On Sun, Aug 8, 2021, at 12:19 PM, Ray Andrews wrote:
> Yikes! A sad tale, seems the situation is anarchy. The
> multiculturalists have overreached themselves.
"Anarchy" does not mean "anything I don't expect, like, or understand".
--
vq
On 2021-08-08 09:19:13 -0700, Ray Andrews wrote: > On 2021-08-08 8:07 a.m., Stephane Chazelas wrote: > > That's not the case of zsh globs though where [0-9] only matches > > on 0123456789, > Good to know. Actually I've already abandoned [:digit:] for no other reason > than '[0-9]' seems more native to zsh which, as you show, is quite true. I've always used [0-9], mainly because it is shorter to type than [[:digit:]]. Just in case, I have the following in my .zshenv file: export LC_COLLATE=POSIX (actually, mainly for better filename sorting when filenames contain hyphen-minus characters). IMHO, it is good to have that by default. Specific collation rules should be used only when the context for which they are considered is known. -- Vincent Lefèvre <vincent@vinc17.net> - Web: <https://www.vinc17.net/> 100% accessible validated (X)HTML - Blog: <https://www.vinc17.net/blog/> Work: CR INRIA - computer arithmetic / AriC project (LIP, ENS-Lyon)
On 2021-08-08 3:24 p.m., Vincent Lefevre wrote:
>
> Just in case, I have the following in my .zshenv file:
>
> export LC_COLLATE=POSIX
Wheels within wheels within wheels. Plain country boy like me just
wants something predictable.
One day I might need these:
١٢٣٤٥٦٧٨٩۰۱۲۳۴۵۶۷۸۹߀߁߂߃߄߅߆߇߈߉०
... but not now.
2021-08-09 00:24:55 +0200, Vincent Lefevre:
[...]
> Just in case, I have the following in my .zshenv file:
>
> export LC_COLLATE=POSIX
>
> (actually, mainly for better filename sorting when filenames contain
> hyphen-minus characters). IMHO, it is good to have that by default.

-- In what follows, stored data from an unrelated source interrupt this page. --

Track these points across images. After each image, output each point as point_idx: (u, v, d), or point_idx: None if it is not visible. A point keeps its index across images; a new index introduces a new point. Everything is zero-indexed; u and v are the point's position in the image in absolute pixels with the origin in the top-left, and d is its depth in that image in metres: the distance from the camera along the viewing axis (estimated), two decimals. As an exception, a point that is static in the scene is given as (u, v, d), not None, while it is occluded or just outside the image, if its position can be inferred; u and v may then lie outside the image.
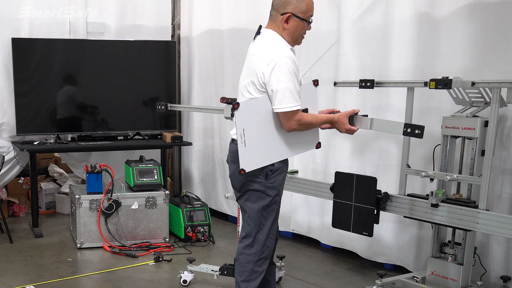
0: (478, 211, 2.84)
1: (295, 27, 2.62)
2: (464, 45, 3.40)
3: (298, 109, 2.56)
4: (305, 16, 2.61)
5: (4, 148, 5.04)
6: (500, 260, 3.36)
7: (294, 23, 2.60)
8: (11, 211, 5.42)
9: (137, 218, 4.52)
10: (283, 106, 2.53)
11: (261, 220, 2.70)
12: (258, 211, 2.70)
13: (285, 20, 2.60)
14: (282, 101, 2.52)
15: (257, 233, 2.71)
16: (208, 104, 5.44)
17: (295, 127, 2.58)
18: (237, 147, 2.61)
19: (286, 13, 2.59)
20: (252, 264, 2.72)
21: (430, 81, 3.03)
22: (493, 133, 2.85)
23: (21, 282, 3.70)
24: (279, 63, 2.51)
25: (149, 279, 3.83)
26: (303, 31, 2.66)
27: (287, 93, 2.51)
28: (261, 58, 2.57)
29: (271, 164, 2.64)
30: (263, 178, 2.66)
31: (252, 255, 2.72)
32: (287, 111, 2.54)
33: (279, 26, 2.63)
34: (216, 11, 5.37)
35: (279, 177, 2.69)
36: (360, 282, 3.80)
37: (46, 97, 5.08)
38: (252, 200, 2.71)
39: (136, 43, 5.36)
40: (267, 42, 2.63)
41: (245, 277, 2.73)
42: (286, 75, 2.51)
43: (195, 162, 5.85)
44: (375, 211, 3.19)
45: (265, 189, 2.67)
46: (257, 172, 2.63)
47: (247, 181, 2.69)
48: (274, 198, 2.69)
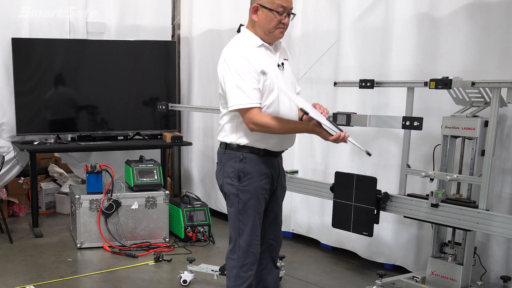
0: (478, 211, 2.84)
1: (264, 19, 2.54)
2: (464, 45, 3.40)
3: (252, 107, 2.45)
4: (272, 6, 2.51)
5: (4, 148, 5.04)
6: (500, 260, 3.36)
7: (263, 14, 2.53)
8: (11, 211, 5.42)
9: (137, 218, 4.52)
10: (232, 104, 2.48)
11: (240, 225, 2.63)
12: (235, 216, 2.64)
13: (253, 12, 2.56)
14: (232, 99, 2.48)
15: (237, 238, 2.65)
16: (208, 104, 5.44)
17: (251, 126, 2.48)
18: (219, 149, 2.67)
19: (252, 6, 2.57)
20: (236, 269, 2.66)
21: (430, 81, 3.03)
22: (493, 133, 2.85)
23: (21, 282, 3.70)
24: (227, 62, 2.49)
25: (149, 279, 3.83)
26: (274, 22, 2.53)
27: (235, 90, 2.46)
28: (221, 57, 2.59)
29: (242, 167, 2.58)
30: (236, 181, 2.60)
31: (236, 260, 2.66)
32: (239, 109, 2.48)
33: (251, 21, 2.60)
34: (216, 11, 5.37)
35: (252, 181, 2.59)
36: (360, 282, 3.80)
37: (46, 97, 5.08)
38: (228, 204, 2.67)
39: (136, 43, 5.36)
40: (231, 41, 2.63)
41: (231, 282, 2.69)
42: (234, 73, 2.46)
43: (195, 162, 5.86)
44: (375, 211, 3.19)
45: (237, 192, 2.60)
46: (231, 174, 2.60)
47: (224, 183, 2.65)
48: (247, 202, 2.60)
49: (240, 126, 2.57)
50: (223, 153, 2.65)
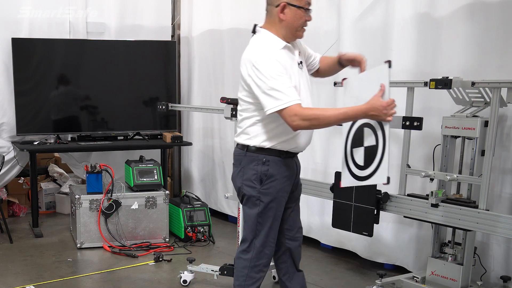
0: (478, 211, 2.84)
1: (293, 17, 2.51)
2: (464, 45, 3.40)
3: (293, 104, 2.36)
4: (301, 3, 2.50)
5: (4, 148, 5.04)
6: (500, 260, 3.35)
7: (291, 12, 2.50)
8: (11, 211, 5.42)
9: (137, 218, 4.52)
10: (271, 107, 2.39)
11: (257, 227, 2.62)
12: (254, 217, 2.63)
13: (281, 11, 2.50)
14: (269, 102, 2.39)
15: (253, 239, 2.64)
16: (208, 104, 5.44)
17: (298, 123, 2.36)
18: (238, 151, 2.62)
19: (280, 3, 2.50)
20: (247, 270, 2.66)
21: (430, 81, 3.03)
22: (493, 133, 2.85)
23: (21, 282, 3.70)
24: (257, 66, 2.41)
25: (149, 279, 3.83)
26: (302, 20, 2.54)
27: (271, 93, 2.38)
28: (245, 60, 2.50)
29: (265, 170, 2.57)
30: (258, 184, 2.58)
31: (248, 260, 2.66)
32: (279, 110, 2.38)
33: (275, 20, 2.52)
34: (216, 11, 5.37)
35: (275, 183, 2.58)
36: (360, 282, 3.80)
37: (46, 97, 5.08)
38: (248, 206, 2.65)
39: (136, 43, 5.36)
40: (254, 43, 2.55)
41: (241, 282, 2.68)
42: (267, 77, 2.39)
43: (195, 162, 5.86)
44: (375, 211, 3.19)
45: (259, 195, 2.58)
46: (252, 177, 2.58)
47: (242, 185, 2.62)
48: (268, 205, 2.59)
49: (265, 129, 2.53)
50: (244, 155, 2.60)
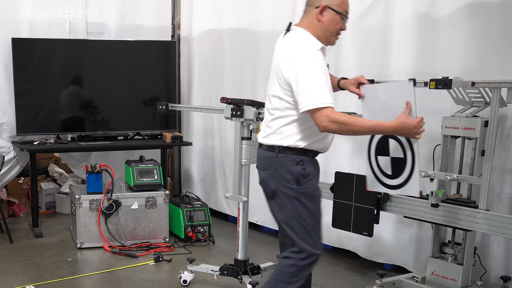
0: (478, 211, 2.84)
1: (330, 21, 2.52)
2: (464, 45, 3.40)
3: (327, 106, 2.36)
4: (340, 9, 2.52)
5: (4, 148, 5.04)
6: (500, 260, 3.36)
7: (330, 16, 2.51)
8: (11, 211, 5.42)
9: (137, 218, 4.52)
10: (307, 104, 2.37)
11: (302, 228, 2.56)
12: (297, 218, 2.55)
13: (320, 12, 2.51)
14: (306, 99, 2.38)
15: (300, 240, 2.56)
16: (208, 104, 5.44)
17: (326, 124, 2.36)
18: (266, 153, 2.56)
19: (321, 5, 2.51)
20: (296, 268, 2.58)
21: (430, 81, 3.03)
22: (493, 133, 2.85)
23: (21, 282, 3.70)
24: (300, 62, 2.40)
25: (149, 279, 3.83)
26: (338, 26, 2.55)
27: (311, 89, 2.37)
28: (285, 56, 2.48)
29: (301, 170, 2.53)
30: (295, 184, 2.53)
31: (296, 259, 2.58)
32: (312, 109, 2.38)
33: (313, 21, 2.53)
34: (216, 11, 5.37)
35: (311, 182, 2.56)
36: (360, 282, 3.80)
37: (46, 97, 5.09)
38: (286, 208, 2.57)
39: (136, 43, 5.36)
40: (293, 40, 2.53)
41: (287, 278, 2.59)
42: (309, 73, 2.39)
43: (195, 162, 5.86)
44: (375, 211, 3.19)
45: (297, 195, 2.53)
46: (289, 178, 2.52)
47: (279, 187, 2.56)
48: (310, 203, 2.56)
49: (299, 129, 2.51)
50: (275, 157, 2.55)
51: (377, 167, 2.77)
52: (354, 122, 2.39)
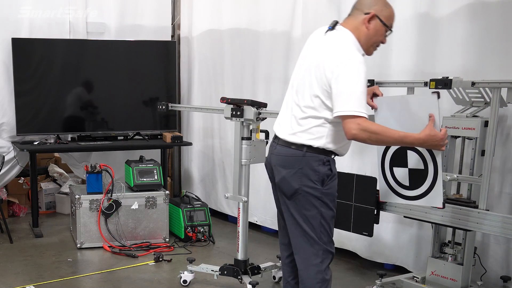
0: (478, 211, 2.84)
1: (376, 31, 2.49)
2: (464, 45, 3.40)
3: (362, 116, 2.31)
4: (387, 22, 2.50)
5: (4, 148, 5.04)
6: (500, 260, 3.36)
7: (377, 25, 2.48)
8: (11, 211, 5.42)
9: (137, 218, 4.52)
10: (344, 109, 2.31)
11: (321, 228, 2.52)
12: (317, 219, 2.51)
13: (368, 20, 2.47)
14: (344, 104, 2.31)
15: (319, 242, 2.53)
16: (208, 104, 5.44)
17: (356, 132, 2.32)
18: (290, 151, 2.49)
19: (370, 12, 2.47)
20: (322, 274, 2.54)
21: (430, 81, 3.02)
22: (493, 133, 2.85)
23: (21, 282, 3.70)
24: (348, 64, 2.34)
25: (149, 279, 3.83)
26: (380, 38, 2.53)
27: (351, 95, 2.30)
28: (331, 56, 2.40)
29: (327, 170, 2.49)
30: (319, 184, 2.47)
31: (318, 265, 2.54)
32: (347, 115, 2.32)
33: (360, 27, 2.49)
34: (216, 11, 5.37)
35: (334, 183, 2.54)
36: (360, 282, 3.80)
37: (46, 97, 5.09)
38: (307, 208, 2.50)
39: (136, 43, 5.36)
40: (340, 41, 2.47)
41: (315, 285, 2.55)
42: (354, 78, 2.32)
43: (195, 162, 5.86)
44: (375, 211, 3.19)
45: (321, 195, 2.48)
46: (314, 178, 2.46)
47: (301, 187, 2.48)
48: (330, 204, 2.52)
49: (331, 131, 2.45)
50: (302, 155, 2.46)
51: (392, 178, 2.81)
52: (384, 132, 2.36)
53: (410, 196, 2.75)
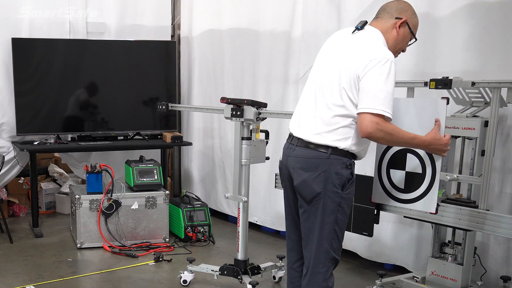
0: (478, 211, 2.83)
1: (404, 37, 2.50)
2: (464, 45, 3.40)
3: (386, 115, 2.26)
4: (414, 30, 2.52)
5: (4, 148, 5.04)
6: (500, 260, 3.35)
7: (405, 32, 2.49)
8: (11, 211, 5.42)
9: (137, 218, 4.52)
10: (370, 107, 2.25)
11: (333, 235, 2.43)
12: (329, 225, 2.42)
13: (399, 25, 2.47)
14: (371, 101, 2.25)
15: (330, 250, 2.45)
16: (208, 104, 5.44)
17: (371, 131, 2.25)
18: (312, 152, 2.38)
19: (402, 18, 2.47)
20: (327, 282, 2.50)
21: (430, 81, 3.02)
22: (493, 133, 2.85)
23: (21, 282, 3.70)
24: (382, 63, 2.28)
25: (149, 279, 3.83)
26: (404, 45, 2.55)
27: (380, 94, 2.24)
28: (364, 52, 2.33)
29: (349, 173, 2.40)
30: (340, 188, 2.38)
31: (324, 273, 2.48)
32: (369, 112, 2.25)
33: (389, 30, 2.47)
34: (216, 11, 5.37)
35: (353, 188, 2.47)
36: (360, 282, 3.80)
37: (46, 97, 5.09)
38: (325, 213, 2.41)
39: (136, 43, 5.36)
40: (372, 39, 2.42)
41: None
42: (387, 78, 2.27)
43: (195, 162, 5.86)
44: (375, 211, 3.18)
45: (340, 200, 2.40)
46: (337, 181, 2.38)
47: (324, 190, 2.38)
48: (346, 210, 2.44)
49: (356, 133, 2.37)
50: (327, 157, 2.35)
51: (387, 180, 2.80)
52: (398, 133, 2.33)
53: (404, 199, 2.75)
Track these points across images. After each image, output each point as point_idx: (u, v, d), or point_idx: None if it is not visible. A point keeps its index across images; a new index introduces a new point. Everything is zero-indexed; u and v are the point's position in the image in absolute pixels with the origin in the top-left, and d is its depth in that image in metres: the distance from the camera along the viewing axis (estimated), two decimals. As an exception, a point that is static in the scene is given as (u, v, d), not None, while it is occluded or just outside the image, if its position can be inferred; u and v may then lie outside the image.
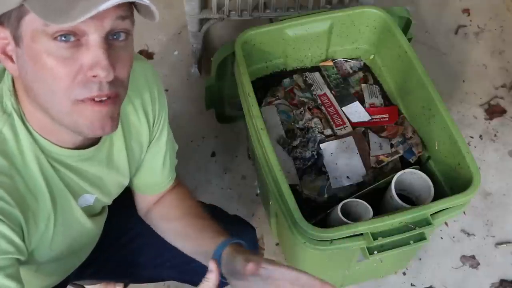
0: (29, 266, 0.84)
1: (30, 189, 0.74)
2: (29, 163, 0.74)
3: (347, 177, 1.31)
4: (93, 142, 0.81)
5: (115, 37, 0.68)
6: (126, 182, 0.95)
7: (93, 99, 0.68)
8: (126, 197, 1.01)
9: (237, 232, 0.99)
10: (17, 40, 0.67)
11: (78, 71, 0.66)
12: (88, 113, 0.69)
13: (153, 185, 1.00)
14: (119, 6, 0.64)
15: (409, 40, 1.42)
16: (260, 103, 1.40)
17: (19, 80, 0.72)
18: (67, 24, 0.61)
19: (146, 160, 0.96)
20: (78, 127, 0.70)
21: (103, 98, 0.69)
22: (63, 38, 0.64)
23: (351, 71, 1.52)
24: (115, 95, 0.70)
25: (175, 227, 0.98)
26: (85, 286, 1.38)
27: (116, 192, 0.96)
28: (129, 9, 0.68)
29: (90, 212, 0.90)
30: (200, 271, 1.08)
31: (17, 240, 0.71)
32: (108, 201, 0.95)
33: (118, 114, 0.73)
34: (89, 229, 0.92)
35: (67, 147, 0.77)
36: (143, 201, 1.03)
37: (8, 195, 0.70)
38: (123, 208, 1.06)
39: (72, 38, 0.64)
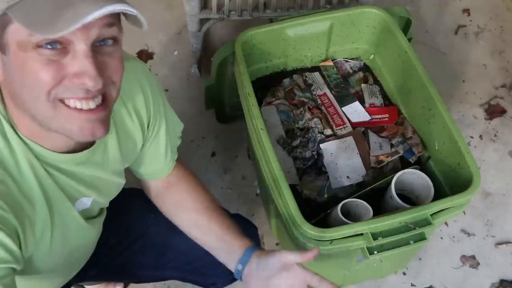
0: (31, 274, 0.83)
1: (25, 195, 0.73)
2: (23, 169, 0.73)
3: (347, 177, 1.30)
4: (87, 145, 0.80)
5: (102, 43, 0.67)
6: (122, 182, 0.95)
7: (80, 108, 0.67)
8: (127, 199, 1.01)
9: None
10: (2, 47, 0.66)
11: (63, 76, 0.65)
12: (75, 119, 0.68)
13: (158, 171, 1.02)
14: (105, 14, 0.63)
15: (409, 40, 1.42)
16: (260, 103, 1.39)
17: (5, 86, 0.71)
18: (52, 36, 0.60)
19: (148, 153, 0.97)
20: (67, 132, 0.70)
21: (92, 107, 0.68)
22: (48, 46, 0.63)
23: (351, 71, 1.52)
24: (104, 101, 0.69)
25: (197, 218, 1.00)
26: (85, 286, 1.38)
27: (113, 192, 0.96)
28: (116, 16, 0.67)
29: (87, 215, 0.90)
30: (202, 271, 1.09)
31: (13, 247, 0.69)
32: (105, 202, 0.94)
33: (109, 117, 0.72)
34: (88, 232, 0.91)
35: (60, 152, 0.76)
36: (150, 186, 1.05)
37: (2, 201, 0.69)
38: (125, 209, 1.06)
39: (59, 46, 0.64)
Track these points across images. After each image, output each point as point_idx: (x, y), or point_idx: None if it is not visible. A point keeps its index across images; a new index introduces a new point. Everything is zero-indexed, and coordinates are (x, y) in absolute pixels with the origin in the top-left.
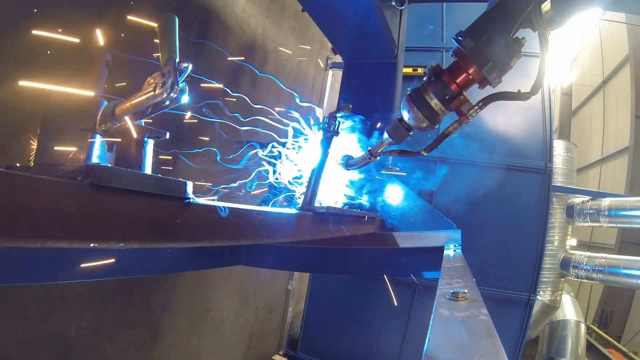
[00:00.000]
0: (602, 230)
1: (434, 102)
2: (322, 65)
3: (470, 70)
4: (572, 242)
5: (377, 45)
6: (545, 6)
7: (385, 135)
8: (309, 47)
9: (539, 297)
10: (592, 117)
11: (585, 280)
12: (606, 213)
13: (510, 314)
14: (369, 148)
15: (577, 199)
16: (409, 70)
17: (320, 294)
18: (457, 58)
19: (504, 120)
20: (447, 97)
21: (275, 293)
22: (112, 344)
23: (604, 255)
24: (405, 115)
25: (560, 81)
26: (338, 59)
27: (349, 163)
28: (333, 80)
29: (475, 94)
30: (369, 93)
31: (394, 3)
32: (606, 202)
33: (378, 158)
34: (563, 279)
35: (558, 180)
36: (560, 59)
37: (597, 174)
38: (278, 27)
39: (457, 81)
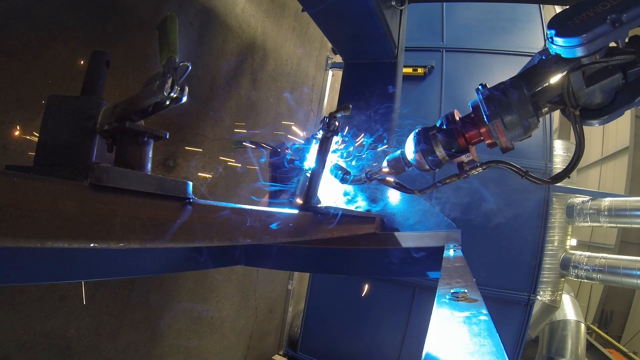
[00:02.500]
0: (602, 230)
1: (439, 151)
2: (322, 65)
3: (482, 130)
4: (572, 242)
5: (377, 45)
6: (580, 89)
7: (385, 163)
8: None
9: (539, 297)
10: None
11: (585, 280)
12: (606, 213)
13: (510, 314)
14: (367, 170)
15: (577, 199)
16: (409, 70)
17: (320, 294)
18: (473, 112)
19: None
20: (453, 150)
21: (275, 293)
22: (112, 343)
23: (604, 255)
24: (409, 153)
25: None
26: (338, 59)
27: (345, 179)
28: (333, 80)
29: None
30: (369, 93)
31: (393, 3)
32: (606, 202)
33: (373, 181)
34: (563, 279)
35: None
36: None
37: (597, 174)
38: (278, 27)
39: (467, 135)
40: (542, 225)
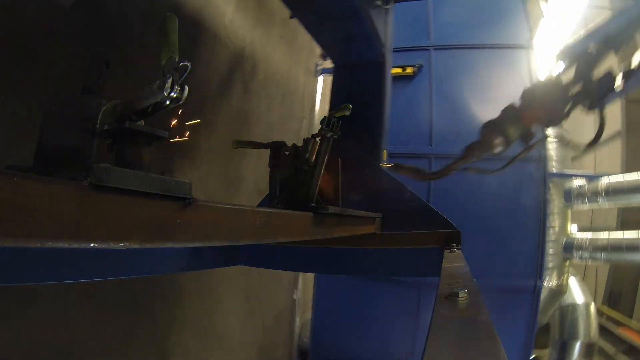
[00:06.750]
0: (602, 213)
1: None
2: (311, 72)
3: None
4: (573, 228)
5: (364, 45)
6: None
7: None
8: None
9: (545, 283)
10: None
11: (590, 262)
12: (604, 194)
13: (519, 303)
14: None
15: (574, 183)
16: (399, 70)
17: (326, 301)
18: None
19: (495, 111)
20: None
21: (281, 304)
22: (111, 344)
23: (606, 234)
24: None
25: (550, 71)
26: (327, 64)
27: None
28: (323, 86)
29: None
30: (358, 94)
31: (379, 2)
32: (603, 183)
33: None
34: (567, 263)
35: (554, 167)
36: (550, 48)
37: (592, 159)
38: (267, 35)
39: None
40: (541, 211)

> Specific collation rules should be used only when the context for
> which they are considered is known.
[...]
I wonder how reliable / portable it is to have LC_COLLATE
different from LC_CTYPE, especially when using ranges whose ends
are not in the POSIX locale charset (though I don't think I've
ever used such ranges; but users with languages using other
scripts (Greek, Cyrillic...) might).
In any case, note that having that in *your own* .zshenv doesn't
address the potential problems in the script you write and that
may be used by others.
It should also be noted that LC_ALL takes precedence over
LC_COLLATE.
--
Stephane